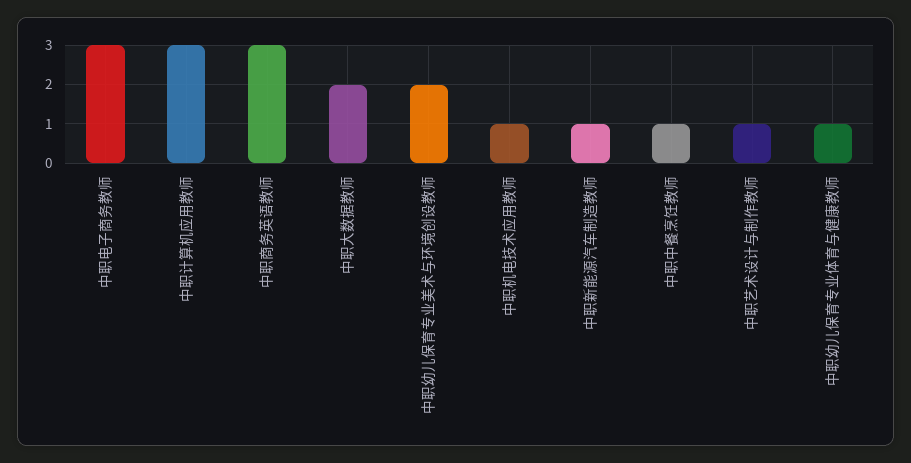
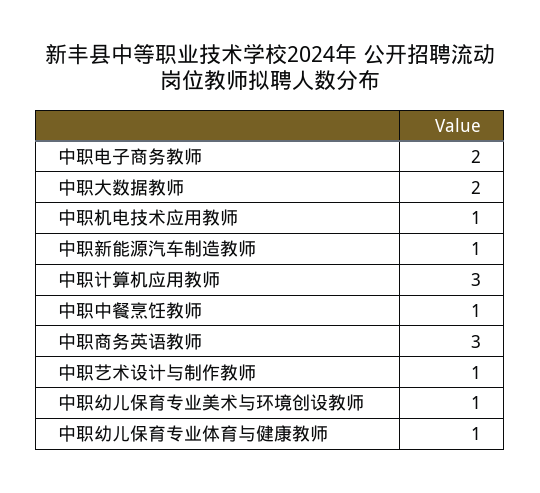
中职电子商务教师: 3 -> 2
中职幼儿保育专业美术与环境创设教师: 2 -> 1

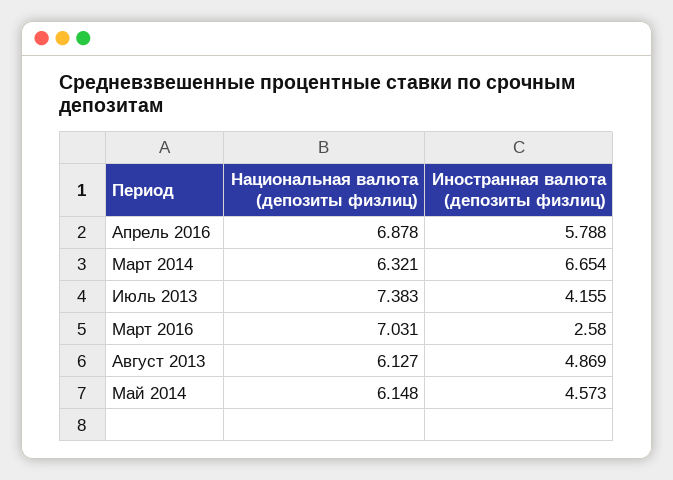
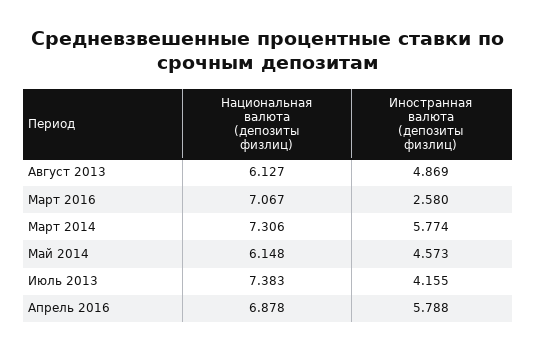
Национальная валюта (депозиты физлиц), Март 2014: 6.321 -> 7.306
Иностранная валюта (депозиты физлиц), Март 2014: 6.654 -> 5.774
Национальная валюта (депозиты физлиц), Март 2016: 7.031 -> 7.067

-- -- --

What is wanted is a copy of every line in the listing that includes the word "физлиц".

Национальная валюта (депозиты физлиц), Март 2014: 6.321 -> 7.306
Иностранная валюта (депозиты физлиц), Март 2014: 6.654 -> 5.774
Национальная валюта (депозиты физлиц), Март 2016: 7.031 -> 7.067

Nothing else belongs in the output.